**Data section**
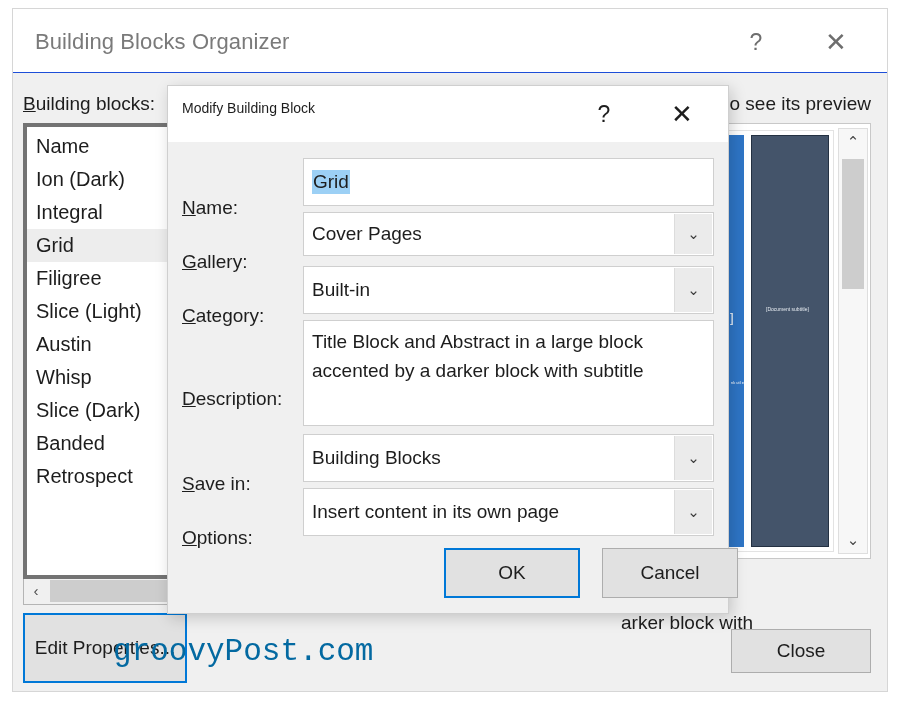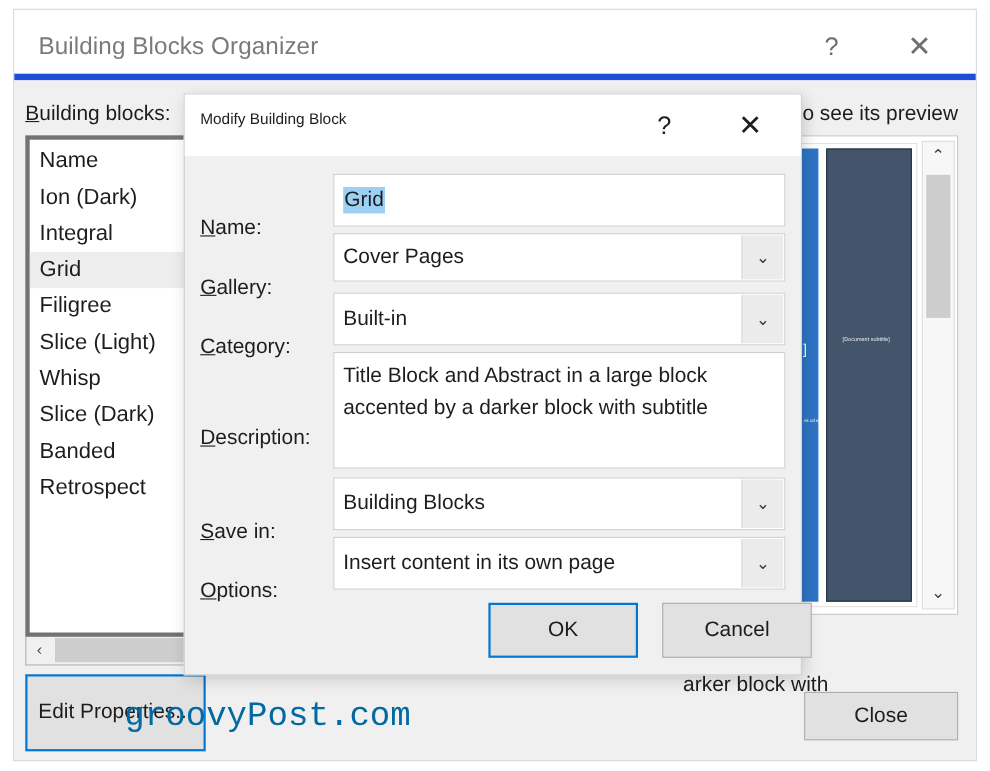--- a/index.html
+++ b/index.html
@@ -26,21 +26,21 @@
     border: 1px solid #d6d6d6;
     box-sizing: border-box;
     box-shadow: 0 0 0 1px #fbfbfb inset;
   }
   #organizer-titlebar {
     position: absolute;
     left: 0; top: 0;
     right: 0;
     height: 64px;
     background: #ffffff;
-    border-bottom: 6px solid #1d4ed8;
+    border-bottom: 1px solid #1d4ed8;
     box-sizing: border-box;
   }
   #organizer-title {
     position: absolute;
     left: 22px;
     top: 20px;
     font-size: 22px;
     color: #7a7a7a;
     letter-spacing: 0.1px;
     white-space: nowrap;
@@ -482,20 +482,21 @@
     <div id="preview-hint">o see its preview</div>
 
     <div id="bb-listbox">
       <ul id="bb-list">
         <li>Name</li>
         <li>Ion (Dark)</li>
         <li>Integral</li>
         <li class="selected">Grid</li>
         <li>Filigree</li>
         <li>Slice (Light)</li>
+        <li>Austin</li>
         <li>Whisp</li>
         <li>Slice (Dark)</li>
         <li>Banded</li>
         <li>Retrospect</li>
       </ul>
       <div id="bb-vscroll">
         <div id="bb-vthumb"></div>
       </div>
     </div>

**Task prompt**
Could you write the entries out again exactly, without their pictures?

**Answer box**
--- a/index.html
+++ b/index.html
@@ -26,21 +26,21 @@
     border: 1px solid #d6d6d6;
     box-sizing: border-box;
     box-shadow: 0 0 0 1px #fbfbfb inset;
   }
   #organizer-titlebar {
     position: absolute;
     left: 0; top: 0;
     right: 0;
     height: 64px;
     background: #ffffff;
-    border-bottom: 6px solid #1d4ed8;
+    border-bottom: 1px solid #1d4ed8;
     box-sizing: border-box;
   }
   #organizer-title {
     position: absolute;
     left: 22px;
     top: 20px;
     font-size: 22px;
     color: #7a7a7a;
     letter-spacing: 0.1px;
     white-space: nowrap;
@@ -482,20 +482,21 @@
     <div id="preview-hint">o see its preview</div>
 
     <div id="bb-listbox">
       <ul id="bb-list">
         <li>Name</li>
         <li>Ion (Dark)</li>
         <li>Integral</li>
         <li class="selected">Grid</li>
         <li>Filigree</li>
         <li>Slice (Light)</li>
+        <li>Austin</li>
         <li>Whisp</li>
         <li>Slice (Dark)</li>
         <li>Banded</li>
         <li>Retrospect</li>
       </ul>
       <div id="bb-vscroll">
         <div id="bb-vthumb"></div>
       </div>
     </div>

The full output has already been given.